Convert Non Searachable PDF to Searchable PDF using Aspose.PDF

codewarior · February 2, 2016, 11:20pm

Hari2506:

Hi Team,

Its been some time now,

Can please let us know the status?

Hi Harikrishna,

Thanks for your patience.

The earlier reported issue is still pending for review as the team has been busy fixing other previously reported issues. Nevertheless, the team will start investigating this problem as per their schedule and as soon as we have some further updates, we will let you know.

Hari2506 · February 9, 2016, 7:24pm

ok. Noted . pls keep us updated.

tilal.ahmad · February 9, 2016, 9:54pm

Hi Hari,

Thanks for your inquiry. I am afraid your above reported issue is still pending for investigation as product team is busy in resolving other issues in the queue, reported earlier. We will notify you as soon as we made some significant progress towards issue resolution.

Thanks for your patience and cooperation.

Best Regards,

Hari2506 · March 18, 2016, 3:10am

hi tilal,

Any update for this issue?

Thanks & Regards
Hari

codewarior · March 20, 2016, 10:09am

Hi Hari,

Thanks for your patience.

I am afraid the issue reported earlier is not yet resolved. However your concerns have been shard with product team and as soon as we have some definite updates, we will let you know.

Hari2506 · April 3, 2016, 10:32pm

Hi Support Team,

My name is Victor, and I’m the Project Manager.

The problem with converting files to searchable PDFs has been logged since 17 Dec 2015.

It has been more than 3 months, and not resolved.

This issue has been escalated as production issue by a Government agency in Singapore. Hope you can expedite the resolution by this week.

Regards.

tilal.ahmad · April 4, 2016, 10:42pm

Hi Victor,

We are sorry for the inconvenience. Please note our product team schedule the issues’ investigation and resolution on first come first basis and we feel this is the fairest and most appropriate way to satisfy the needs of the majority of our customers. .

However, we have recorded your concern, also raised the issue priority of the issue and requested our product team to complete the issue investigation and share a solution/ETA at their earliest. We will keep you updated about the issue resolution progress.

Thanks for your patience and cooperation.

Best Regards,

Hari2506 · April 5, 2016, 12:00am

Hi,

We are vivid supporters of ASPOSE on pdf conversion software, and has been recommending your product to our clients.

This issue has been more than 3 months, and there is no resolution.

■ Dataset content ■
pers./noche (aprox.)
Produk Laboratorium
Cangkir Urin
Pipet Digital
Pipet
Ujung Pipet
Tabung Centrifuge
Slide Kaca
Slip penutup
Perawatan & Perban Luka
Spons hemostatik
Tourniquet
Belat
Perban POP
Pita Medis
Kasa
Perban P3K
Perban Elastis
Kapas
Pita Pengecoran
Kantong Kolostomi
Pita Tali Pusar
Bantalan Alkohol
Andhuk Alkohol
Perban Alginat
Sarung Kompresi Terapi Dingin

■ Assigned task 1 ■
In the support thread, since what date has the problem with converting files to searchable PDFs been logged?
■ Assigned task 2 ■
State whether each statement agrees with the support thread, answering yes or no and quoting the deciding words. (a) A Government agency in Singapore escalated the issue as a production issue. (b) The product team schedules issue investigations according to how important each customer is. (c) Victor identifies himself as the Project Manager.

■ Exercise response 1 ■
Since 17 Dec 2015.

■ Exercise response 2 ■
(a) Yes: "This issue has been escalated as production issue by a Government agency in Singapore."
(b) No: "our product team schedule the issues’ investigation and resolution on first come first basis"
(c) Yes: "My name is Victor, and I’m the Project Manager."